═════ MATERIAL FOR THIS EXERCISE ═════

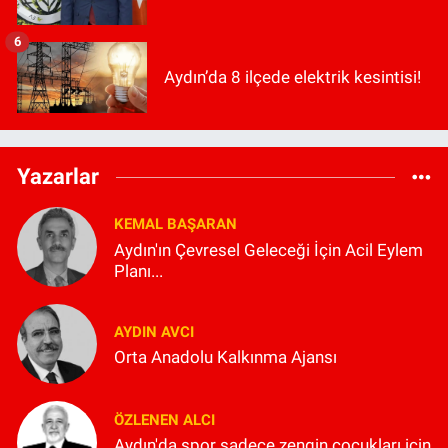
6
Aydın’da 8 ilçede elektrik kesintisi!
Yazarlar
KEMAL BAŞARAN
Aydın'ın Çevresel Geleceği İçin Acil Eylem
Planı...
AYDIN AVCI
Orta Anadolu Kalkınma Ajansı
ÖZLENEN ALCI
Aydın'da spor sadece zengin çocukları için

═════

— ASSIGNMENT —
Copy the text of every record above word for word, leaving out the pictures.

— RESULT FOR THIS EXERCISE —
6
Aydın’da 8 ilçede elektrik kesintisi!
Yazarlar
KEMAL BAŞARAN
Aydın'ın Çevresel Geleceği İçin Acil Eylem
Planı...
AYDIN AVCI
Orta Anadolu Kalkınma Ajansı
ÖZLENEN ALCI
Aydın'da spor sadece zengin çocukları için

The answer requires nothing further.